Friday, June 03, 2011

Irreparable Harm?

"Amen!" "Prayer!" "Invocation!" "Benediction!"

Are you OK out there? Anybody feel woozy? Need a doctor? Any bleeding, marks or scars?

I didn't think so, but then I'm not a judge in federal court in Texas this week.

Don't Dare Pray at Graduation

I am not a religious person. My morality and ethics are determined by my upbringing and concepts of integrity and honor. I don't pray or attend church. But that doesn't mean I don't occasionally find myself reverting to my childhood and petitioning the Deity for a consideration in some issue or another. I treat it much like chicken soup for colds; it couldn't hurt.

What escapes me is the nature of the harm the plaintiff will suffer from being in the presence of someone who utters words of any sort. We aren't dealing with an impressionable kindergartener here. This individual is about to graduate from high school. That means an age and an education in which they can withstand exposure to conflicting ideas. The very essence of education is the inculcation of the skills necessary to make individual judgments and decisions on issues. Having someone utter religious words in his presence is no more harmful than someone shouting expletives within earshot. I'd be willing to bet he has encountered that behavior without irreparable harm.

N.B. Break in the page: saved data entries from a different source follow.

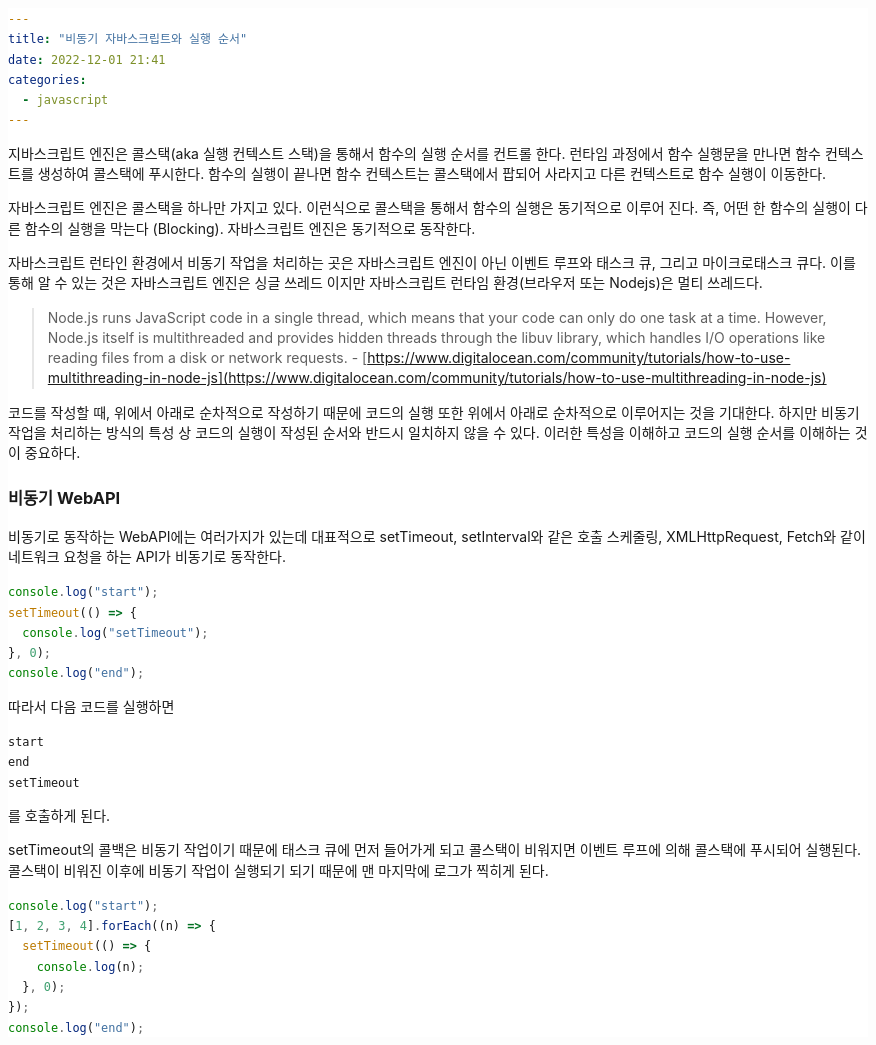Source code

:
 ```yaml
---
title: "비동기 자바스크립트와 실행 순서"
date: 2022-12-01 21:41
categories:
  - javascript
---
```


지바스크립트 엔진은 콜스택(aka 실행 컨텍스트 스택)을 통해서 함수의 실행 순서를 컨트롤 한다. 런타임 과정에서 함수 실행문을 만나면 함수 컨텍스트를 생성하여 콜스택에 푸시한다. 함수의 실행이 끝나면 함수 컨텍스트는 콜스택에서 팝되어 사라지고 다른 컨텍스트로 함수 실행이 이동한다.

자바스크립트 엔진은 콜스택을 하나만 가지고 있다. 이런식으로 콜스택을 통해서 함수의 실행은 동기적으로 이루어 진다. 즉, 어떤 한 함수의 실행이 다른 함수의 실행을 막는다 (Blocking). 자바스크립트 엔진은 동기적으로 동작한다.

자바스크립트 런타인 환경에서 비동기 작업을 처리하는 곳은 자바스크립트 엔진이 아닌 이벤트 루프와 태스크 큐, 그리고 마이크로태스크 큐다. 이를 통해 알 수 있는 것은 자바스크립트 엔진은 싱글 쓰레드 이지만 자바스크립트 런타임 환경(브라우저 또는 Nodejs)은 멀티 쓰레드다.

> Node.js runs JavaScript code in a single thread, which means that your code can only do one task at a time. However, Node.js itself is multithreaded and provides hidden threads through the libuv library, which handles I/O operations like reading files from a disk or network requests. - [https://www.digitalocean.com/community/tutorials/how-to-use-multithreading-in-node-js](https://www.digitalocean.com/community/tutorials/how-to-use-multithreading-in-node-js)

코드를 작성할 때, 위에서 아래로 순차적으로 작성하기 때문에 코드의 실행 또한 위에서 아래로 순차적으로 이루어지는 것을 기대한다. 하지만 비동기 작업을 처리하는 방식의 특성 상 코드의 실행이 작성된 순서와 반드시 일치하지 않을 수 있다. 이러한 특성을 이해하고 코드의 실행 순서를 이해하는 것이 중요하다.

### 비동기 WebAPI

비동기로 동작하는 WebAPI에는 여러가지가 있는데 대표적으로 setTimeout, setInterval와 같은 호출 스케줄링, XMLHttpRequest, Fetch와 같이 네트워크 요청을 하는 API가 비동기로 동작한다.

```js
console.log("start");
setTimeout(() => {
  console.log("setTimeout");
}, 0);
console.log("end");
```

따라서 다음 코드를 실행하면

```txt
start
end
setTimeout
```

를 호출하게 된다.

setTimeout의 콜백은 비동기 작업이기 때문에 태스크 큐에 먼저 들어가게 되고 콜스택이 비워지면 이벤트 루프에 의해 콜스택에 푸시되어 실행된다. 콜스택이 비워진 이후에 비동기 작업이 실행되기 되기 때문에 맨 마지막에 로그가 찍히게 된다.

```js
console.log("start");
[1, 2, 3, 4].forEach((n) => {
  setTimeout(() => {
    console.log(n);
  }, 0);
});
console.log("end");
```
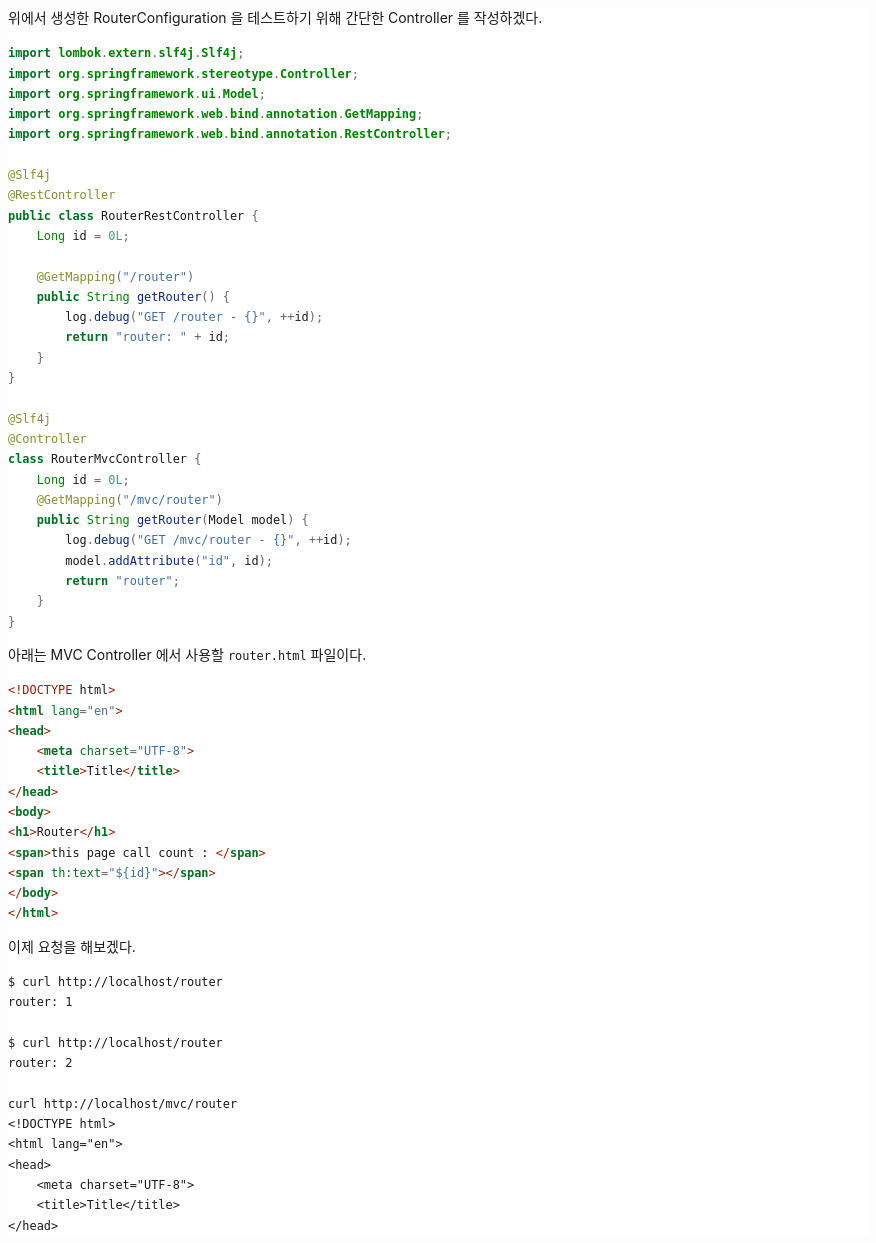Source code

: 위에서 생성한 RouterConfiguration 을 테스트하기 위해 간단한 Controller 를 작성하겠다. 

```java
import lombok.extern.slf4j.Slf4j;
import org.springframework.stereotype.Controller;
import org.springframework.ui.Model;
import org.springframework.web.bind.annotation.GetMapping;
import org.springframework.web.bind.annotation.RestController;

@Slf4j
@RestController
public class RouterRestController {
    Long id = 0L;

    @GetMapping("/router")
    public String getRouter() {
        log.debug("GET /router - {}", ++id);
        return "router: " + id;
    }
}

@Slf4j
@Controller
class RouterMvcController {
    Long id = 0L;
    @GetMapping("/mvc/router")
    public String getRouter(Model model) {
        log.debug("GET /mvc/router - {}", ++id);
        model.addAttribute("id", id);
        return "router";
    }
}
```
아래는 MVC Controller 에서 사용할 `router.html` 파일이다. 

```html
<!DOCTYPE html>
<html lang="en">
<head>
    <meta charset="UTF-8">
    <title>Title</title>
</head>
<body>
<h1>Router</h1>
<span>this page call count : </span>
<span th:text="${id}"></span>
</body>
</html>
```

이제 요청을 해보겠다. 

```shell
$ curl http://localhost/router
router: 1

$ curl http://localhost/router
router: 2

curl http://localhost/mvc/router
<!DOCTYPE html>
<html lang="en">
<head>
    <meta charset="UTF-8">
    <title>Title</title>
</head>
```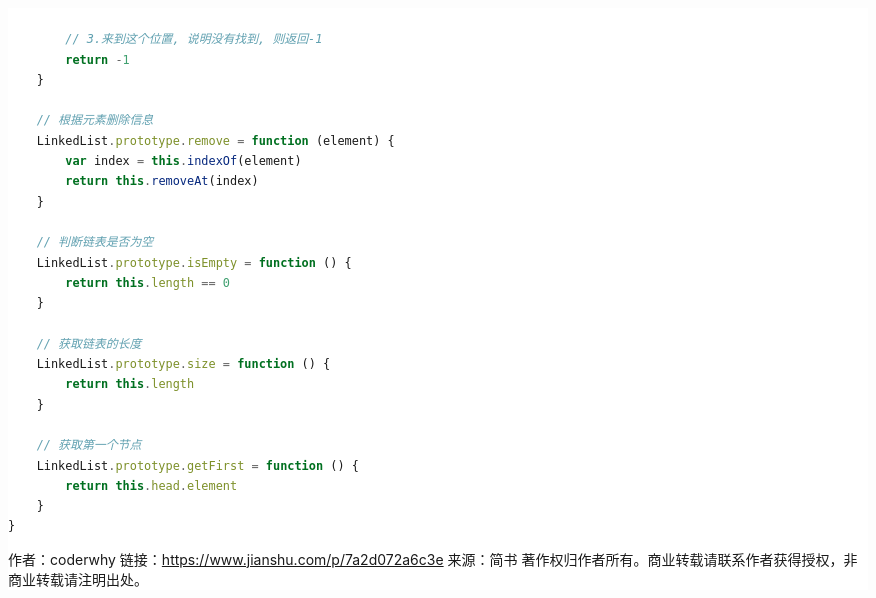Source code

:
   ```javascript
  
          // 3.来到这个位置, 说明没有找到, 则返回-1
          return -1
      }
  
      // 根据元素删除信息
      LinkedList.prototype.remove = function (element) {
          var index = this.indexOf(element)
          return this.removeAt(index)
      }
  
      // 判断链表是否为空
      LinkedList.prototype.isEmpty = function () {
          return this.length == 0
      }
  
      // 获取链表的长度
      LinkedList.prototype.size = function () {
          return this.length
      }
  
      // 获取第一个节点
      LinkedList.prototype.getFirst = function () {
          return this.head.element
      }
  }
  ```



作者：coderwhy
链接：https://www.jianshu.com/p/7a2d072a6c3e
来源：简书
著作权归作者所有。商业转载请联系作者获得授权，非商业转载请注明出处。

And, if he is harmed, how is it irreparable? Is his psyche so fragile that a momentary ceremonial exposure to a few words will create a mentally shattered future for him? Medicate him and put him away for security before he suffers total breakdown and harms someone or himself.

UPDATE:  Before the day was out, the Fifth Circuit overturned the outrageous ruling on appeal. Which pretty much puts the original judge out in left field; far left field.


Kevin said...

I'm guessing he suffers similar "irreparable damage" when Mommy doesn't give him chocolate chips cookies for dinner. And just think, with HS grad dawning, he is soon to be release on the world. Oh joy.

juvat said...

Well, I'm glad some sense was brought to bear. That decision was wrong on so many counts.

Tscottme said...

"I've been advised it is illegal to say "may God bless all of you." Therefore, I will refrain from saying "may God bless you all." I advise you to beware for anyone else saying "may God bless you all." In fact, if you hear anyone vioalting this judge's order to avoid saying "may God bless you" it is your duty to report that person to the police. And to be accurate you want to tell the police you have witnessed someone saying "may God bless you all."

"Remember, don't say may God bless you all."

Ed Rasimus said...

Tscottme grew up being called Tiny Tim apparently.